DATASET CONTENT section start

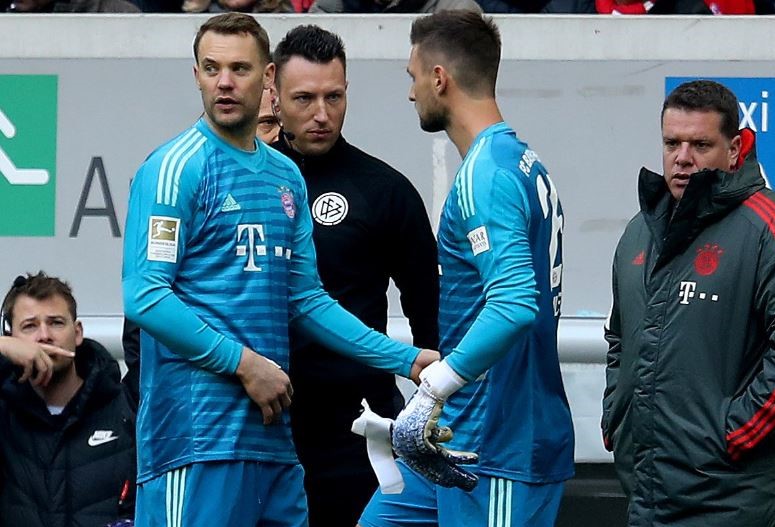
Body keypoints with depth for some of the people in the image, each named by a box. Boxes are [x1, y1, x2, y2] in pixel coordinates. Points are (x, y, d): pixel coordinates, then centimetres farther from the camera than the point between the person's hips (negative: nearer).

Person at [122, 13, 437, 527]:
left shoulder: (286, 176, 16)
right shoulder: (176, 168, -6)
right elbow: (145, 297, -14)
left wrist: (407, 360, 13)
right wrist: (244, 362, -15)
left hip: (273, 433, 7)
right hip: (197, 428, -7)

DATASET CONTENT section end
DATASET CONTENT section start

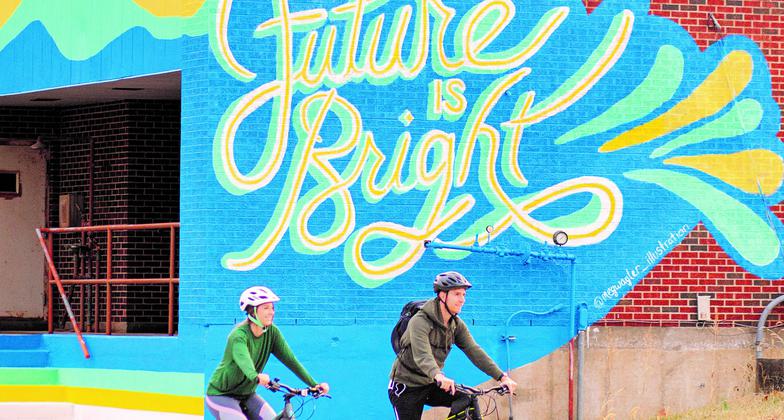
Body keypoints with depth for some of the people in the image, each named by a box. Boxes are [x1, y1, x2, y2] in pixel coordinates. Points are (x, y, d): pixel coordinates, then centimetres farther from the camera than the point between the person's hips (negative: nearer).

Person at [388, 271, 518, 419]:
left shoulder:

DATASET CONTENT section end
DATASET CONTENT section start

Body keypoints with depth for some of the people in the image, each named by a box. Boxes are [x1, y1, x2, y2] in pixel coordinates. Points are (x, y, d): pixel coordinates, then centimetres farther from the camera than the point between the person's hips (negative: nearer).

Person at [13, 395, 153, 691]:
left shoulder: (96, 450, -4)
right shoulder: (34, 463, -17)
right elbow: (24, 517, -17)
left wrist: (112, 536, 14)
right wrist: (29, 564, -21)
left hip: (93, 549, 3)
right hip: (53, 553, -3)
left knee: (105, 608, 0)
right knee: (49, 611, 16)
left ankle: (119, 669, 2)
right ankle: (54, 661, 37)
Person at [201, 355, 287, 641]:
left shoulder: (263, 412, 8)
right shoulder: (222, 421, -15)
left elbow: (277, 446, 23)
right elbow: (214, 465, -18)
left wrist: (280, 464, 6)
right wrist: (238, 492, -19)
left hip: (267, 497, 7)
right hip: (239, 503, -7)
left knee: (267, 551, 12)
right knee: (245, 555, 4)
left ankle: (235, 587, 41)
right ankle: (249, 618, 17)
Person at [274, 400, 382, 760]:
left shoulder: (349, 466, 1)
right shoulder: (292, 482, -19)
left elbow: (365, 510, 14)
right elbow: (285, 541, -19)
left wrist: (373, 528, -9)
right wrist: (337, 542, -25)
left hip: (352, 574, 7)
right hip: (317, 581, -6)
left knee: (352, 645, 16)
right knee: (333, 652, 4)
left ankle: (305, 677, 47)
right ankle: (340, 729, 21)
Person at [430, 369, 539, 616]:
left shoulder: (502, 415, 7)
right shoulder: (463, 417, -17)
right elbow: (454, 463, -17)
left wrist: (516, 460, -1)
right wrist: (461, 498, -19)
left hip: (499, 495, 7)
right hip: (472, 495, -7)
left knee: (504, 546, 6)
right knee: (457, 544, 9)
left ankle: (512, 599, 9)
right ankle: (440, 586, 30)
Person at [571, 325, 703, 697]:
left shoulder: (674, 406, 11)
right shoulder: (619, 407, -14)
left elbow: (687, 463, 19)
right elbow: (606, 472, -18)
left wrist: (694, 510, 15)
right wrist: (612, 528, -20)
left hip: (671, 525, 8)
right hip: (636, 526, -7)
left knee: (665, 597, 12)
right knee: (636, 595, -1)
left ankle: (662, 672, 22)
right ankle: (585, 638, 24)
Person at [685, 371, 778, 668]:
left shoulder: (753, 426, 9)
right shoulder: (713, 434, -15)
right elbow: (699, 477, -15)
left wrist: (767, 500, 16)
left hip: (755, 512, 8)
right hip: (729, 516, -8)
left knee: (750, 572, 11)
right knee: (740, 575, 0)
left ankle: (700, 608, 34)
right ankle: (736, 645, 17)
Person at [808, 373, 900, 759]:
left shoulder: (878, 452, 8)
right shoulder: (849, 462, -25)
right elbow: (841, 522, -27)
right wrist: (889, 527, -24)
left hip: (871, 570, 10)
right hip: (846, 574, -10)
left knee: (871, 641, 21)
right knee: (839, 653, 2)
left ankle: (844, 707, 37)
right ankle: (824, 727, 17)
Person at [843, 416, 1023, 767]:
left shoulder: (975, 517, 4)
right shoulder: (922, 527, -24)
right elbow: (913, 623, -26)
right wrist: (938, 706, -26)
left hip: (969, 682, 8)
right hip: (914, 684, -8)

DATASET CONTENT section end

PROBLEM REQUIREMENTS. What lines in the records above include the string "elbow"? Copy each one.

RESULT OF THIS EXERCISE.
right elbow: (145, 297, -14)
right elbow: (24, 517, -17)
left elbow: (277, 446, 23)
right elbow: (214, 465, -18)
left elbow: (365, 510, 14)
right elbow: (285, 541, -19)
right elbow: (454, 463, -17)
left elbow: (687, 463, 19)
right elbow: (606, 472, -18)
right elbow: (699, 477, -15)
right elbow: (841, 522, -27)
right elbow: (913, 623, -26)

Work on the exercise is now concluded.